EXERCISE DIRECTIONS: Skip the images and restate every line of the records exactly.

☆ ☆ ☆ ☆ ☆ ☆ ☆

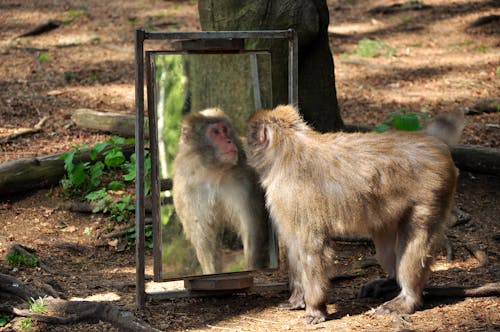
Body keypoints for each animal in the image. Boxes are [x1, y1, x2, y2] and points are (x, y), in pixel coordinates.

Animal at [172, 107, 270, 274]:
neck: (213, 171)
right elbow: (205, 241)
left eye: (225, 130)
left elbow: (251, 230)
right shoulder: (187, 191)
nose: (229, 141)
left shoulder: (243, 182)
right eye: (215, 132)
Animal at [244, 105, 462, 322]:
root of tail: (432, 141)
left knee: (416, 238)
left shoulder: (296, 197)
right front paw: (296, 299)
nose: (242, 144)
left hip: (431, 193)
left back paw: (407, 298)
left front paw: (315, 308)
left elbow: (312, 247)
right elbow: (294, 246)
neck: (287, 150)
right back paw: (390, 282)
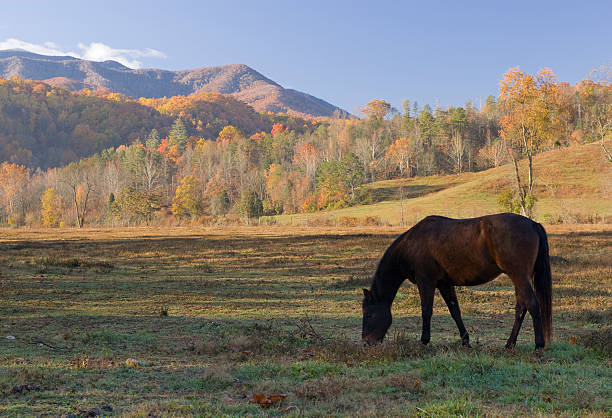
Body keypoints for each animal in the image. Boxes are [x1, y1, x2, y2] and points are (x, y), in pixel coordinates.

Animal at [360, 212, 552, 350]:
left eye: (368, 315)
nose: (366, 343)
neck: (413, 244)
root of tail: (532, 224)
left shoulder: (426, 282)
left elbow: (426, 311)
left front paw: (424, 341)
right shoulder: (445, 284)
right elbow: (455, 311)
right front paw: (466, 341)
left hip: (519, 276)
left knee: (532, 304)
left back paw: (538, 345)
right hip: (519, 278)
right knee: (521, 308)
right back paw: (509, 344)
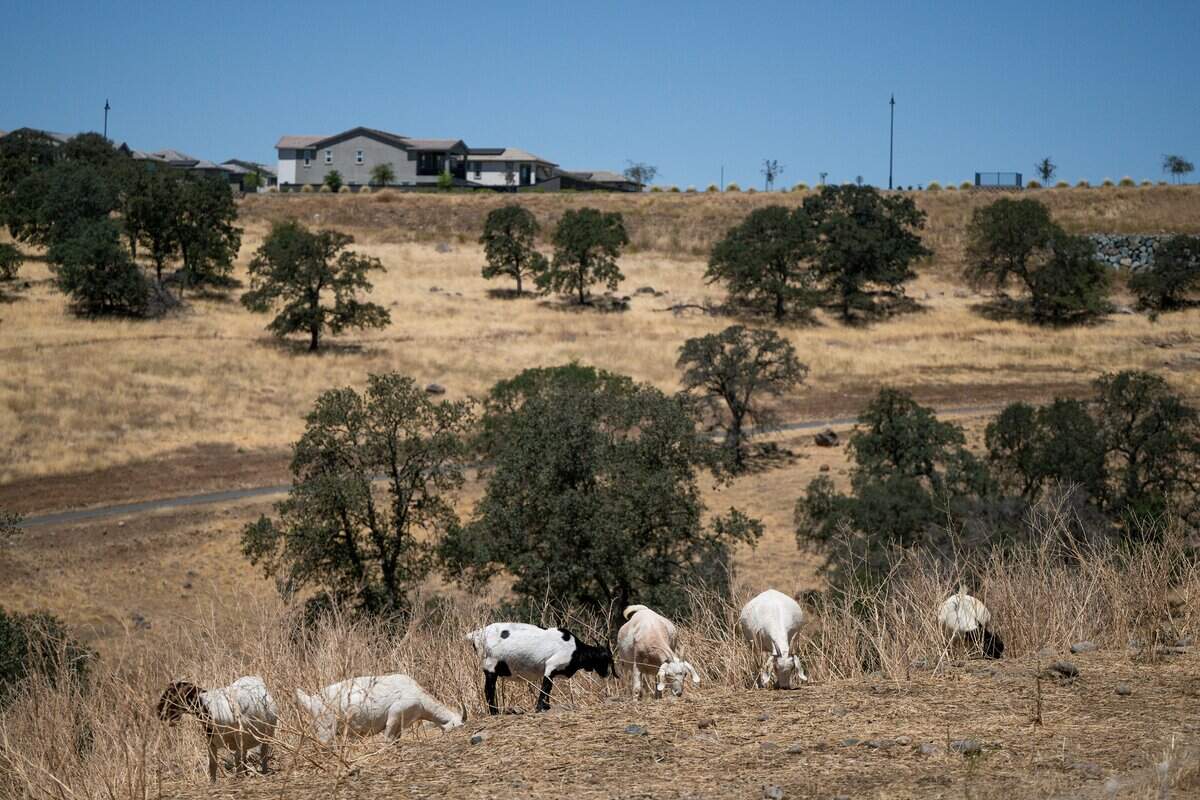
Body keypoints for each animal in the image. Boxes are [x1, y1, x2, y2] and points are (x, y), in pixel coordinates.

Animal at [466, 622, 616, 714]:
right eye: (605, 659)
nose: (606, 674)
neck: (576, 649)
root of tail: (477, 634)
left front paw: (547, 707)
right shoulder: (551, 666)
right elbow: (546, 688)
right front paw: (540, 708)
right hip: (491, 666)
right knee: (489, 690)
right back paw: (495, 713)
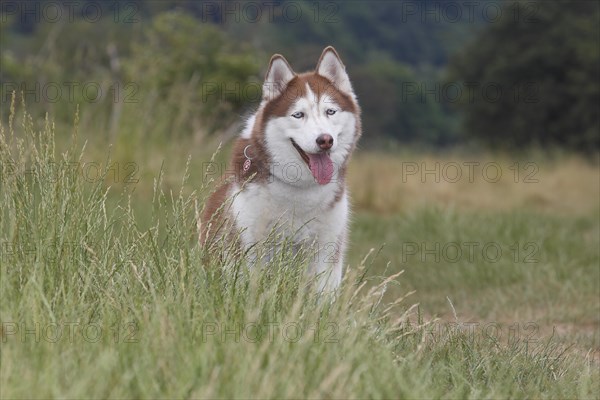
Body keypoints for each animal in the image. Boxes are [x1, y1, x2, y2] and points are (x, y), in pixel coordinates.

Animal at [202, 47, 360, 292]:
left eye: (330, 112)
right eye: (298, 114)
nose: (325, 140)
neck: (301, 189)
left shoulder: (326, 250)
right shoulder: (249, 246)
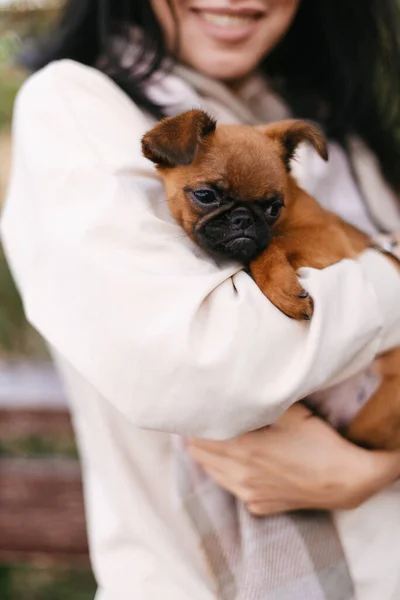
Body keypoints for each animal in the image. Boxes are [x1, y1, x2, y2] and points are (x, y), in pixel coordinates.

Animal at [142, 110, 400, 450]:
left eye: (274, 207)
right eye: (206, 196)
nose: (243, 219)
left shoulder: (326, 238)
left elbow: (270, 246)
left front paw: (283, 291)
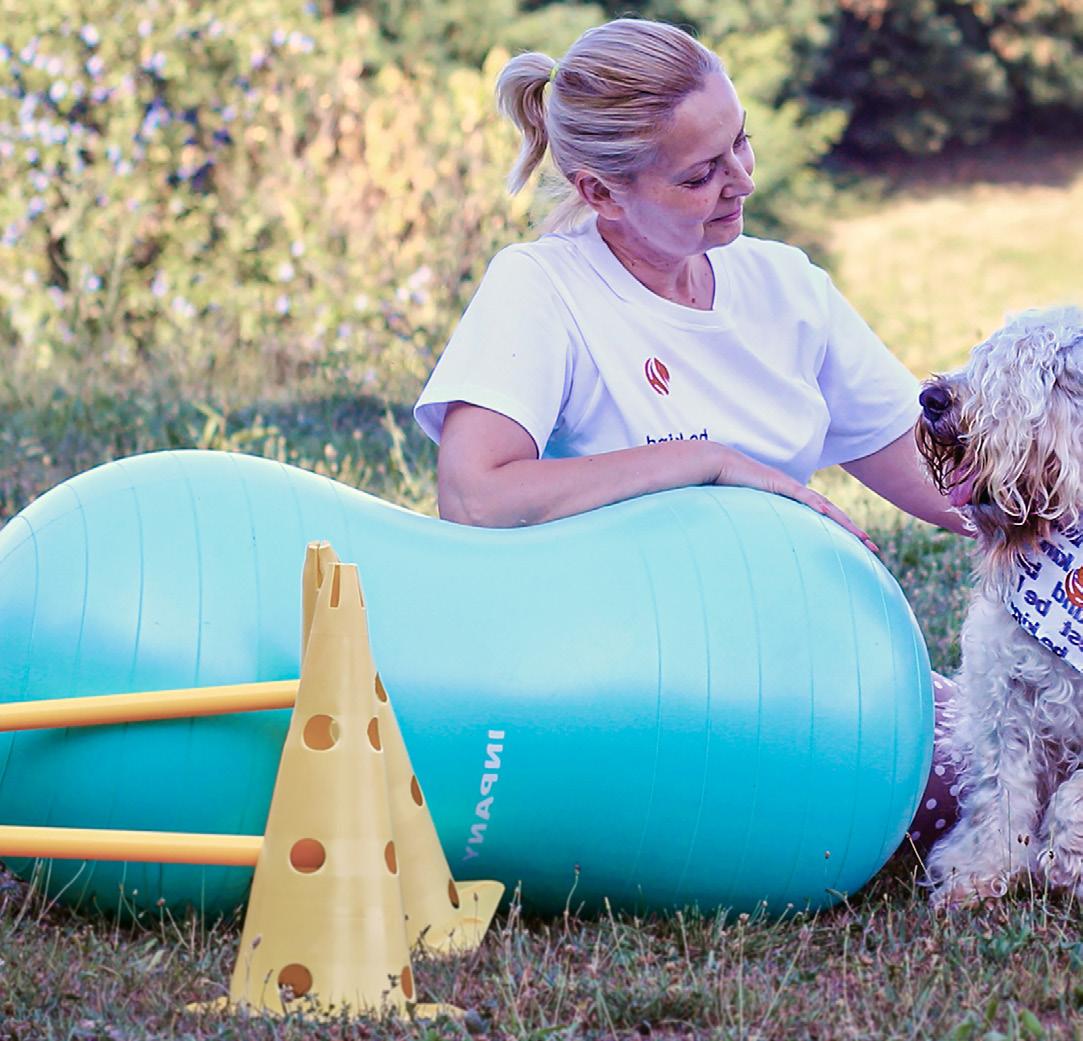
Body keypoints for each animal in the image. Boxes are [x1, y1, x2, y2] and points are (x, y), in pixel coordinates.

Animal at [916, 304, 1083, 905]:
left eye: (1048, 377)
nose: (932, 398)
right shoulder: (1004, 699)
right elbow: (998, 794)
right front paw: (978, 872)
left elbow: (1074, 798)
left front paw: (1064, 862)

☆ ☆ ☆ ☆ ☆ ☆ ☆

ANSWER TO THIS PROBLEM:
Body keypoints for each animal in the image. Boxes are [x1, y1, x2, y2] and points are (x, y), in pixel coordinates.

Animal at [172, 107, 270, 274]:
neck: (213, 171)
right elbow: (205, 241)
left eye: (225, 130)
left elbow: (251, 230)
right shoulder: (187, 191)
nose: (229, 141)
left shoulder: (243, 182)
right eye: (215, 132)
Animal at [244, 105, 462, 322]:
root of tail: (432, 141)
left knee: (416, 238)
left shoulder: (296, 197)
right front paw: (296, 299)
nose: (242, 144)
left hip: (431, 193)
left back paw: (407, 298)
left front paw: (315, 308)
left elbow: (312, 247)
right elbow: (294, 246)
neck: (287, 150)
right back paw: (390, 282)
Body keypoints for each animal in the image. Boxes are [x1, y1, x2, y2] and points are (x, y), in pixel coordinates.

Animal at [360, 212, 552, 350]:
left eye: (368, 315)
nose: (366, 343)
neck: (413, 244)
root of tail: (532, 224)
left shoulder: (426, 282)
left elbow: (426, 311)
left front paw: (424, 341)
right shoulder: (445, 284)
right elbow: (455, 311)
right front paw: (466, 341)
left hip: (519, 276)
left knee: (532, 304)
left back paw: (538, 345)
right hip: (519, 278)
right knee: (521, 308)
right back paw: (509, 344)
Body keypoints for each animal in the image. Boxes are [x1, y1, x2, y2] and points are (x, y), in pixel coordinates.

Animal at [466, 622, 616, 714]:
right eye: (605, 659)
nose: (606, 674)
neck: (576, 649)
root of tail: (477, 634)
left front paw: (547, 707)
right shoulder: (551, 666)
right elbow: (546, 688)
right front paw: (540, 708)
right hip: (491, 666)
right knee: (489, 690)
right back paw: (495, 713)
Body keypoints for each animal in the image. Boxes are [x1, y1, x2, y2] and points are (x, y), in pixel coordinates.

Animal at [202, 47, 360, 292]:
left eye: (330, 112)
right eye: (298, 114)
nose: (325, 140)
neck: (301, 189)
left shoulder: (326, 250)
right shoulder: (249, 246)
Body keypoints for each animal in the image. Boxes are [x1, y1, x2, y2] and points are (x, y), in pixel coordinates.

Animal at [142, 110, 400, 450]:
left eye: (274, 207)
right eye: (206, 196)
nose: (243, 219)
left shoulder: (326, 238)
left elbow: (270, 246)
left front paw: (283, 291)
Body keypoints for each animal in the image. Boxes are [x1, y1, x2, y2] and points are (x, y), in pixel coordinates.

Animal at [916, 304, 1083, 905]:
left eye: (1048, 377)
nose: (932, 398)
right shoulder: (1004, 699)
right elbow: (998, 794)
right front paw: (978, 872)
left elbow: (1074, 798)
left front paw: (1064, 862)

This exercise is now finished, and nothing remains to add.